Where the hell is it now? The best day of your life. That whole twenty four hours of unrestrained bliss. I could name a few events that might be up there for me, my children’s births, my wedding, a journey home, a reunion with people I love. These would be the perfectly framed pictures on the walls of my life, but they are not what shaped me the most. Not what gave me the battle scars and frayed edges.
When my youngest was six months old, we went to a studio to have baby photos taken. When I got the pictures back I was horrified to discover that they had photo shopped her strawberry birthmark out. The big fat love heart shape right between her eyes was missing. It never occurred to me that someone else might see it as ugly. When I asked why, they told me that “people want to have memories that look perfect.” When I consider my “perfect moment memories” they are not my most precious. They are beautiful yes, but these are not the times that stopped me in my tracks, made me reassess my course, or propelled me forwards, but I can pinpoint the moments that did.
They are less photogenic, these were the ugly babies. The agonizing seconds that expanded into hours. The times when the earth decided to stop spinning on its axis. Where my world hung in the universe, waiting to come crashing down on me like a huge wave. They were the moments waiting for someones very last breath and then afterwards struggling to find my own in the same way ever again. The long drifting days chewing on doubts and second guesses. The impossible choices. People that upped and disappeared. The holes they left. Imperfect lives that were constantly tempered and changed. A work in progress, where we all just wave our arms and scream, “look,still alive!”
The things that seemed insurmountable at 16, feel ridiculous now,(oh to write a letter from my future self.) If I wanted to connect with truly a ‘best day ever,’ I would have to look much further back, swimming underwater in a green lake, hanging upside down on the swing set, getting an enormous stick of rhubarb and a cup of sugar all to myself, constructing a monster sand castle on a family holiday. Some people think our early memories stick because times were less complicated, less frantic and I think that is part of it, but perhaps there is more.

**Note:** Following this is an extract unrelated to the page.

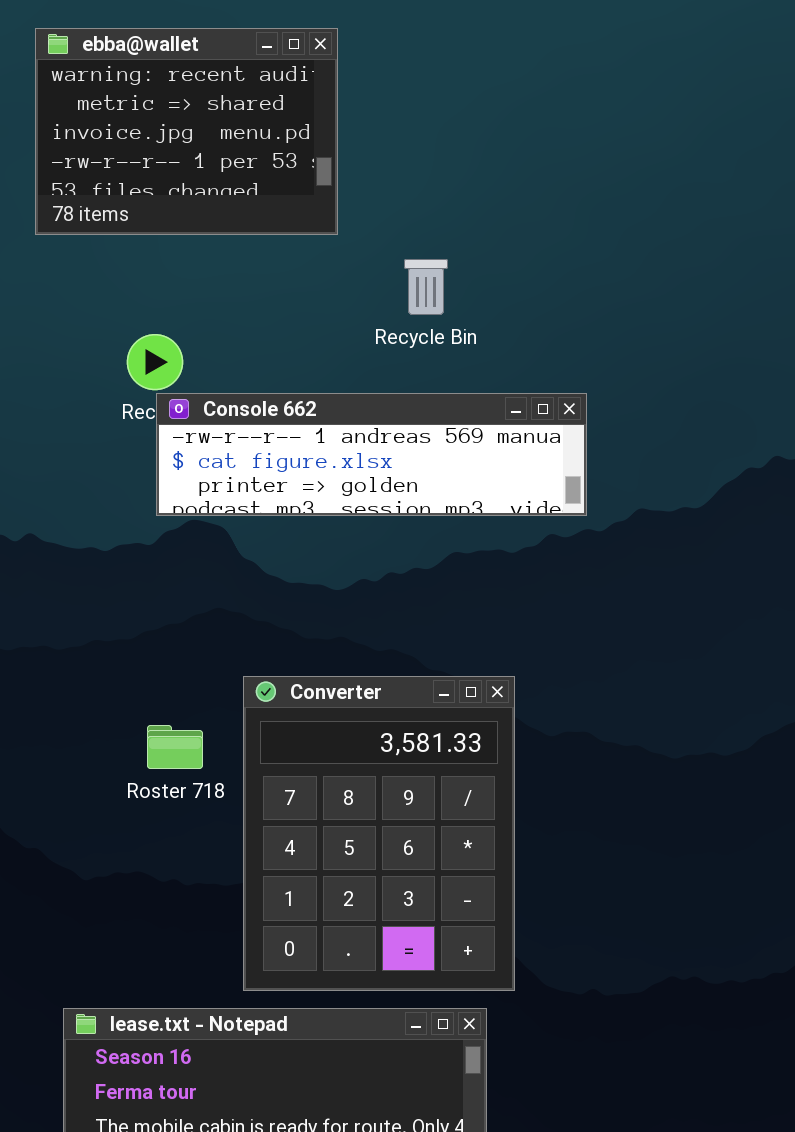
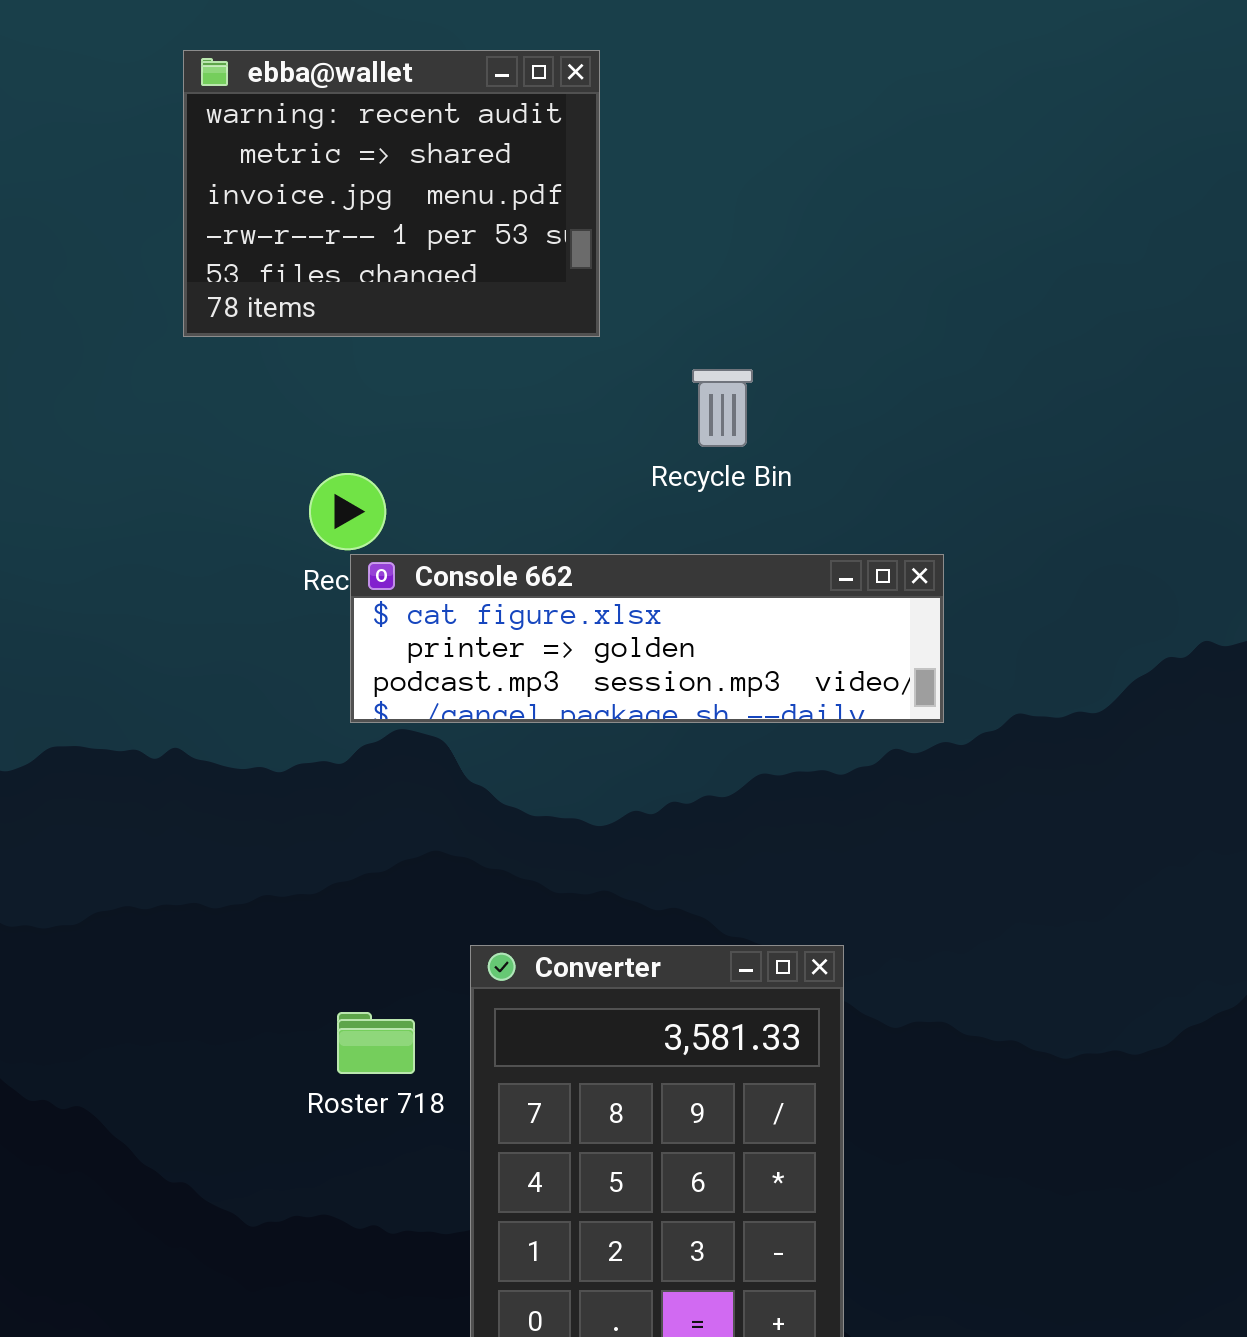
Console 662: [156,393,587,516] -> [350,554,944,723], scrolled down 1 row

I wonder if as children, our thoughts were just simpler. We were better at being absorbed in the moment more completely, our imaginations engaged and our minds wandering. We find that hard to achieve now, we have lost the ability to lose ourselves (oh the irony.) We are such a long way from who we started out as, its hard to recognize who we are any more. We look back at ourselves, fuzzy figures on the distant horizon. We are still there somewhere aching to play. Its hard to see ourselves as children, splashing in the ocean, running so hard that the wind roars past us, holding shells up to our ears, to hear the blood rushing through our veins, there are distractions, the expectations and the loss of connection to our feelings. We didn’t lose it, that desire to play, to just ‘be.’ We never lost it. We just put it down somewhere when everything else got too heavy and forgot it. We just need to retrace our steps on tip toe to find it, back to the place we were.